Whenever a line in this data holds the word "אתרים", report that line in full.

========================

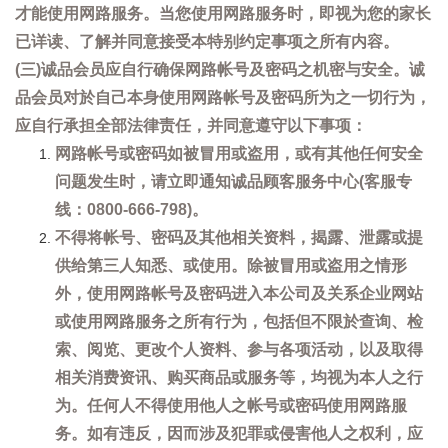
才能使用网路服务。当您使用网路服务时，即视为您的家长
已详读、了解并同意接受本特别约定事项之所有内容。
(三)诚品会员应自行确保网路帐号及密码之机密与安全。诚
品会员对於自己本身使用网路帐号及密码所为之一切行为，
应自行承担全部法律责任，并同意遵守以下事项：
网路帐号或密码如被冒用或盗用，或有其他任何安全
问题发生时，请立即通知诚品顾客服务中心(客服专
线：0800-666-798)。
不得将帐号、密码及其他相关资料，揭露、泄露或提
供给第三人知悉、或使用。除被冒用或盗用之情形
外，使用网路帐号及密码进入本公司及关系企业网站
或使用网路服务之所有行为，包括但不限於查询、检
索、阅览、更改个人资料、参与各项活动，以及取得
相关消费资讯、购买商品或服务等，均视为本人之行
为。任何人不得使用他人之帐号或密码使用网路服
务。如有违反，因而涉及犯罪或侵害他人之权利，应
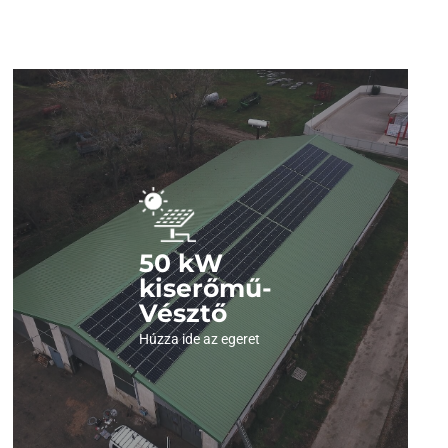
Nézze meg a
képeinket !
Kattintson és nézze meg , milyen szép látvány
50 kW
felülről egy ilyen erőmű.
kiserőmű-
Vésztő
Húzza ide az egeret
Megnézem a képeket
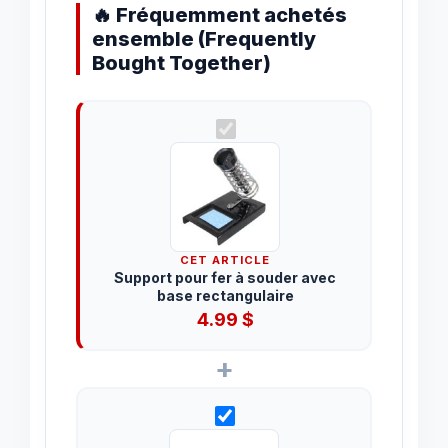
🔥 Fréquemment achetés
ensemble (Frequently
Bought Together)
CET ARTICLE
Support pour fer à souder avec
base rectangulaire
4.99
$
+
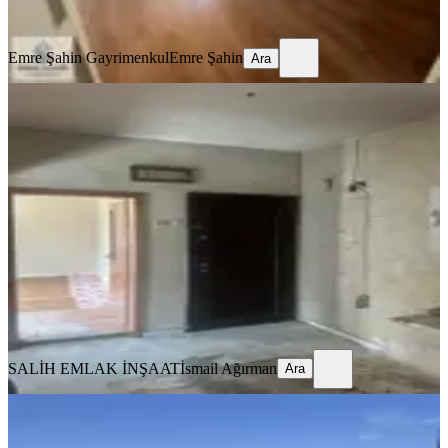
Ara
Emre Şahin Gayrimenkul
Emre Şahin
Ara
YENİ
Salih Emlaktan Işıklar Merkezi
Konumda Kiralık 2+1 Sobalı Daire
Konya, Selçuklu
3+1
·
110 m²
·
2. Kat
·
08.08.2026
15.000 ₺
SALİH EMLAK İNŞAAT
İsmail Ağırman
Ara
SALİH EMLAK İNŞAAT
İsmail Ağırman
Ara
YENİ
Gazze Caddesi İnci Konakları | 5+1
Kiralık Daire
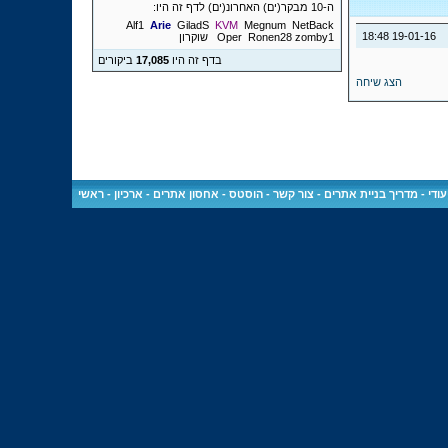
ה-10 מבקר(ים) האחרונ(ים) לדף זה היו:
Alf1
Arie
GiladS
KVM
Megnum
NetBack
18:48
19-01-16
zomby1
Ronen28
Oper
שוקרון
בדף זה היו
17,085
ביקורים
הצג שיחה
ודי
-
מדריך בניית אתרים
-
צור קשר
-
הוסטס - אחסון אתרים
-
ארכיון
-
ראשי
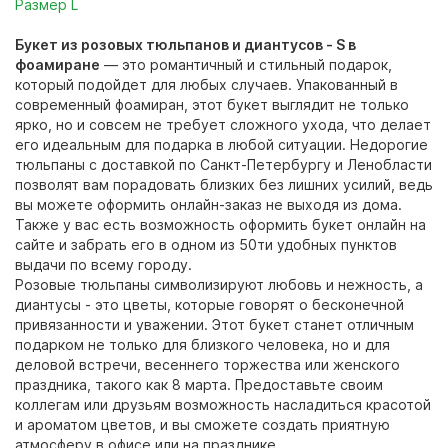
Размер L
Букет из розовых тюльпанов и диантусов - S в
фоамиране
— это романтичный и стильный подарок,
который подойдет для любых случаев. Упакованный в
современный фоамиран, этот букет выглядит не только
ярко, но и совсем не требует сложного ухода, что делает
его идеальным для подарка в любой ситуации. Недорогие
тюльпаны с доставкой по Санкт-Петербургу и Ленобласти
позволят вам порадовать близких без лишних усилий, ведь
вы можете оформить онлайн-заказ не выходя из дома.
Также у вас есть возможность оформить букет онлайн на
сайте и забрать его в одном из 50ти удобных пунктов
выдачи по всему городу.
Розовые тюльпаны символизируют любовь и нежность, а
диантусы - это цветы, которые говорят о бесконечной
привязанности и уважении. Этот букет станет отличным
подарком не только для близкого человека, но и для
деловой встречи, весеннего торжества или женского
праздника, такого как 8 марта. Предоставьте своим
коллегам или друзьям возможность насладиться красотой
и ароматом цветов, и вы сможете создать приятную
атмосферу в офисе или на празднике.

========================

■ SOLUTION TO THIS TASK:
מדריך בניית אתרים
הוסטס - אחסון אתרים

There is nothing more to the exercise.